Sixty-eight percent of registered US voters are concerned about the federal government increasing the amount of ethanol allowed in gasoline, a survey commissioned by the American Petroleum Institute found.

Sixty-eight percent of registered US voters are concerned about the federal government increasing the amount of ethanol allowed in gasoline, a survey commissioned by the American Petroleum Institute found.

Seventy-four percent of the 1,000 registered voters who participated in the Mar. 24-27 telephone survey by Harris Poll agreed that federal regulations could contribute to increased costs at the pump, API said.

“Seventy percent also think that the use of more corn for ethanol could increase food prices,” API Downstream Group Director Frank Macchiarola told reporters in a teleconference as the survey and its results were released.

“As we have stated before, the broken [renewable fuel standard] mandate aims to force consumers to use high-ethanol blends they don’t want and don’t need,” he said, adding that the latest survey shows that Americas remains concerned about increasing mandates for more ethanol under the federal RFS.

Macchiarola said the survey also showed that:

• Seventy percent of voters think the use of more corn for ethanol could increase food prices.

• Fifty-nine percent of voters oppose moving the point of obligation to shift the program’s compliance burden, while only 20% support such a change.
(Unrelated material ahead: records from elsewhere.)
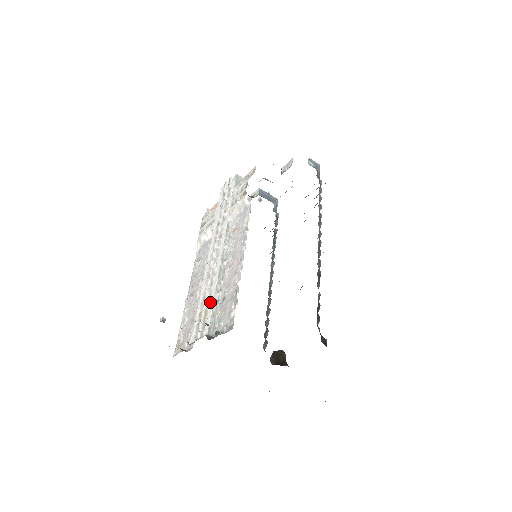
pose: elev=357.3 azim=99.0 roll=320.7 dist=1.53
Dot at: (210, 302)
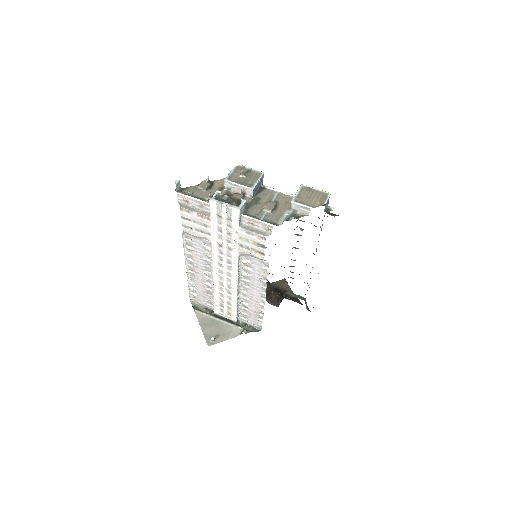
Dot at: (233, 306)
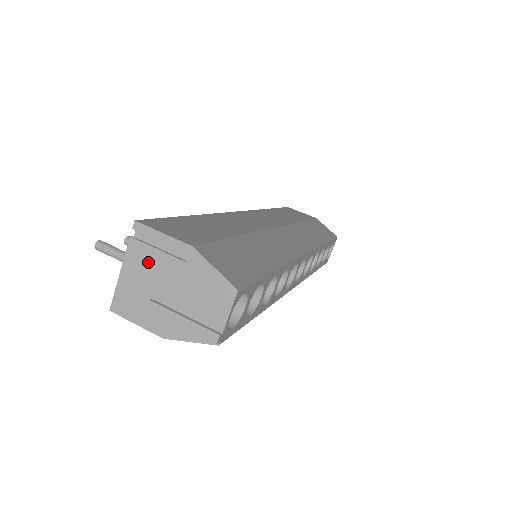
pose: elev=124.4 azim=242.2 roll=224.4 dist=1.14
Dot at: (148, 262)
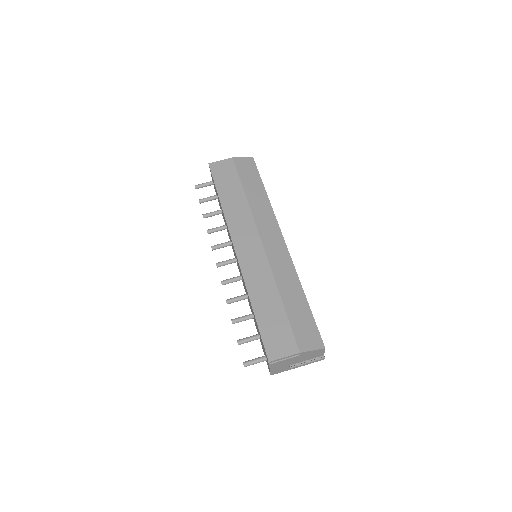
Dot at: (282, 363)
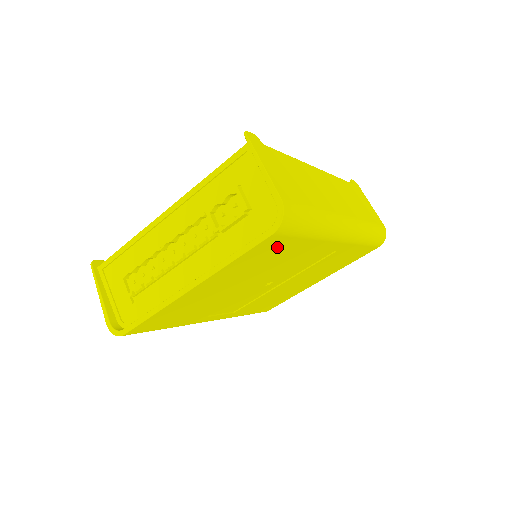
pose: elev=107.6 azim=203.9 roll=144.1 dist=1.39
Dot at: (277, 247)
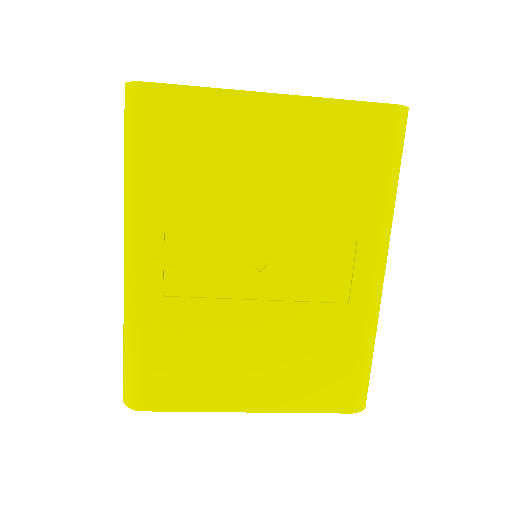
Dot at: (366, 148)
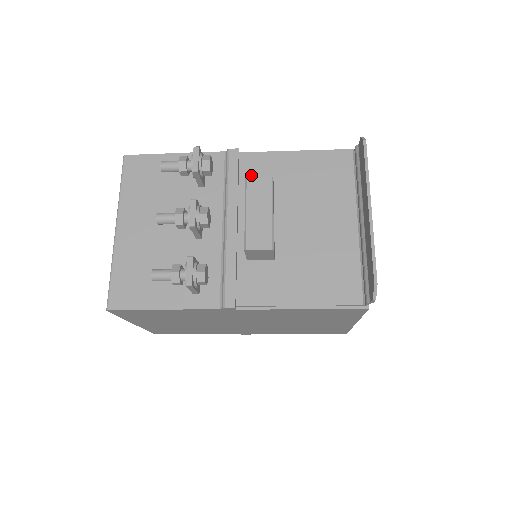
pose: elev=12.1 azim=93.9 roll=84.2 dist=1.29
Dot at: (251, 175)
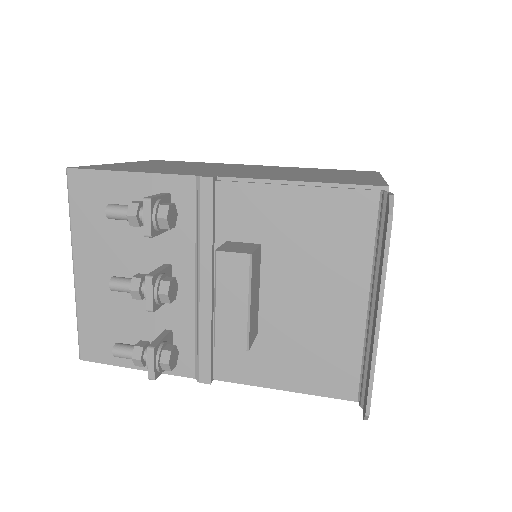
Dot at: (231, 217)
The American Fuel & Petrochemical Manufacturers has said that such a move would provide some interim relief while the 115th Congress considers comprehensive RFS reforms. The National Association of Convenience Stores opposes it.

• Seventy-five percent of voters are concerned about government requirements that could breach the blend wall, the point where amounts of ethanol needed to meet quotas exceed available supplies. The Renewable Fuels Association and other groups advocating the use of more ethanol in gasoline have dismissed it as a myth, but the US Environmental Protection Agency acknowledged its existence as it released its proposed 2014 biofuel quotas (OGJ Online, Nov. 15, 2013).

Macchiarola said nearly 85% of vehicles now on US highways were not designed for higher ethanol blends, such as gasoline that is 15% ethanol. “Many automakers say that using E15 could potentially void new car warranties. Higher ethanol blends threaten engines and fuel systems—potentially forcing drivers to pay for costly repairs, according to industry testing. And the public remains uneasy about that,” he said.

“There is bipartisan agreement that the RFS is a failure. We continue to urge Congress to pass legislation to fix the program, but until there is a fix, EPA should provide relief from the unreasonable statutory mandate,” Macchiarola stated.